I've started working through Jay Michaelson's "God in your body: kabbalah, mindfulness and embodied spiritual practice". The first exercise he gives is in mindfulness. I took the time to try this. I made a batch of my favourite gluten free vegan sorghum scones, doing them as welsh scones on the frypan. I thought about each ingredient as I added it to the bowl: the sorghum flour, chia seeds, psyllium, sunflowers (for crunch), coconut oil and a pinch of salt. I took a moment to enjoy the stirring, observing the texture and consistency. I shaped them and placed them in a pre-warmed frypan, turning them when they browned on one side. I made a cup of green tea, plucked a scone from the pan and settled done to mindfully consider it. What was its shape, colour and texture? I enjoyed the toasty smell and the warmth of the scone in my fingers. It was crisp but yet had a slight amount of moisture in the heat rising off it. I took a bit and savoured the taste, the texture, the warmth and the flow of saliva in my mouth. As I chewed I considered where the ingredients might have come from, the lives of the people that grew them, the gas that had fired the stove and where it might have come from, the transport involved in getting it to the line of merchants and me as the buyer. I swallowed and felt the food descend. I tried to imagine it in my stomach and took a moment to savour the satisfaction of having food in my stomach, nourishing me. It was an amazing piece of scone. Surely a better way to "say grace" than a few rote words.

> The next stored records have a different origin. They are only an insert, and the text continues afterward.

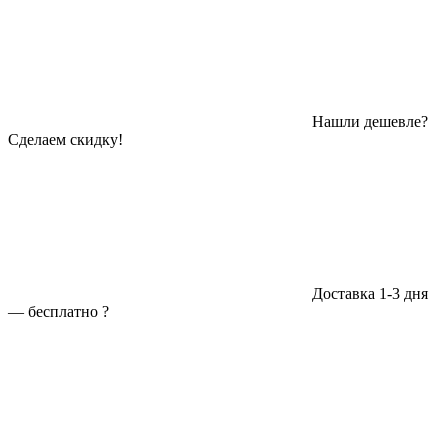
Нашли дешевле?
Сделаем скидку!
Доставка 1-3 дня
—
бесплатно
?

I've thought much about this in the few days since and I've realised ANYTHING can be used as a meditation. Travelling home on the bus tonight I made the effort to notice the smell inside the bus (no not bad - just bus-y), to listen to kids playing on the floor (trying to neither like or dislike their noise but just to notice it), to feel the motion of the bus as it went around corners, to consider the texture and fabric of the seats and the metal trim - who made them and how? Strangely the whole trip seemed very short.
I'm like a child again, rediscovering the world, the wonder and delight of it.